Darwin A Life in Science


I picked up a second hand copy of Darwin A Life in Science, by John Gribbin and Michael White, in Moonee Ponds last month. Coming in at around 300 pages and written in 1995, it is a relatively recent study that concludes with two very interesting chapters

- a discussion of recent genetic advances which validate Darwin's theory
- details of the subsequent life of all the main players, along with Darwin's children

It is one of 3 Darwin books I have. The others are

a) Darwin by Adrian Desmond and James Moore - the definitive biography, written in 1991 and over 800 pages
b) A 1972 edition (complete and unabridged) of The Voyage of the Beagle, his first best seller.

This is the third collaborative biography by well-known science writers Gribbin and White, coming after Einstein (1994) and Stephen Hawking (1992).

While this book doesn't compare either in scope or in scholarship with recent full-length biographies of Darwin, it admirably fulfills the non-specialist's needs. The authors concentrate on the ways in which Darwin's career led to On the Origin of Species, and they make a special effort to clarify the meaning of his theory of evolution by natural selection.
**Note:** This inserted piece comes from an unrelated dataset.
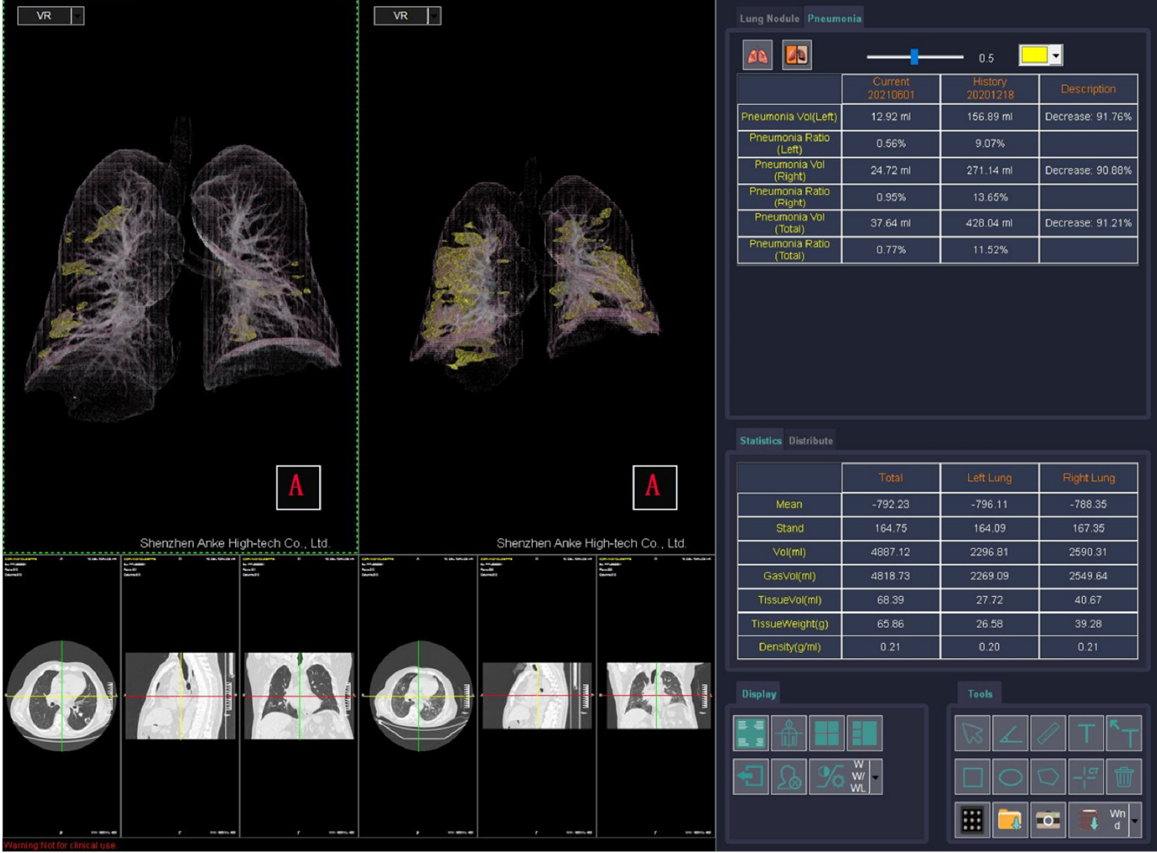
Figure 2. Automatic Segmentation of Thoracic Disease by COVID-19 using the pneumonia tool of ANKE ASG-340 CT workstation.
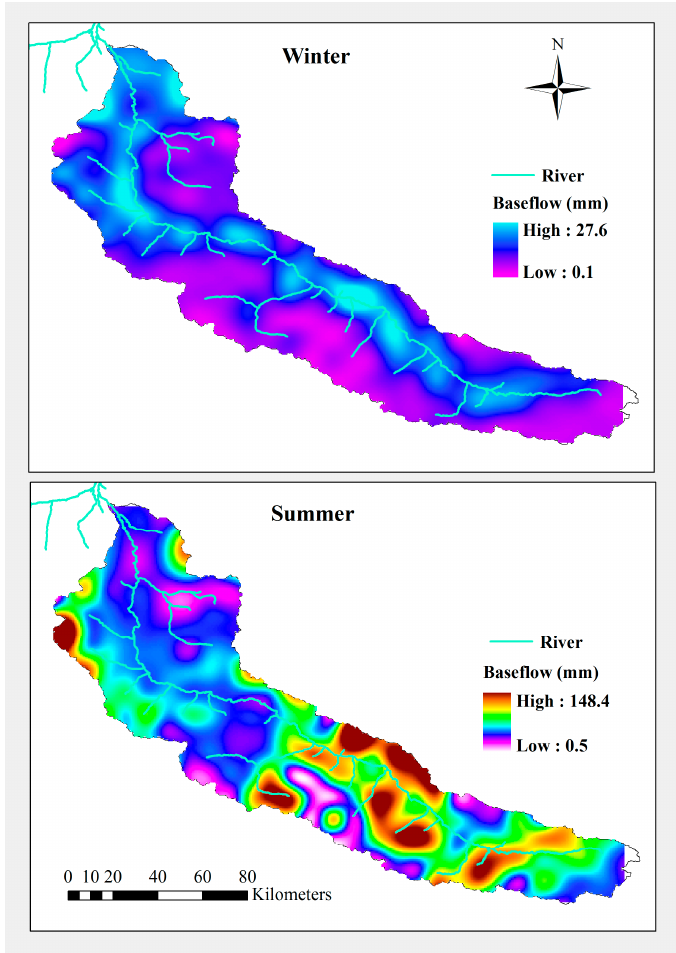
Figure 7. The spatial distributions of baseflow in the winter and summer half of the year, during 1996–2009.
Yes, it is a strange book that flits back and forth across his life and which duplicates big slabs of information in different chapters. It is almost like a series of different articles, patched together badly into a single volume. Hence it was slightly frustrating to read.

But overall I enjoyed it and knocked it over in a week.

Darwin was the Einstein of the 19th Century. As the authors write on p173

Just at there was far more to the science of Albert Einstein than the theory of relativity, so there is far more to the science of Charles Darwin than the theory of evolution. Even without evolution, Darwin would have been one of the great nineteenth-century biologists, even without biology, he would have gone down in history as a great geologist. It is a measure of the importance of the theory of evolution that these other achievements seem modest in comparison.

It is amazing to realise that Darwin formulated his bold theory in private in 1837–39, after returning from his five year voyage aboard HMS Beagle, but it was not until two decades later that he finally gave it full public expression in On the Origin of Species (1859), a book that has deeply influenced modern Western society and thought.

He accumulated so much information during the Beagle journey, in areas such as geology, botany, paleontology, etc, that his subsequent books (before his Species book) made him famous and a household name.

His fame was helped by the fact that he was a wonderful writer who presented his books in a way that was understandable to the layman.

A giant of science and a giant of a man, in all ways.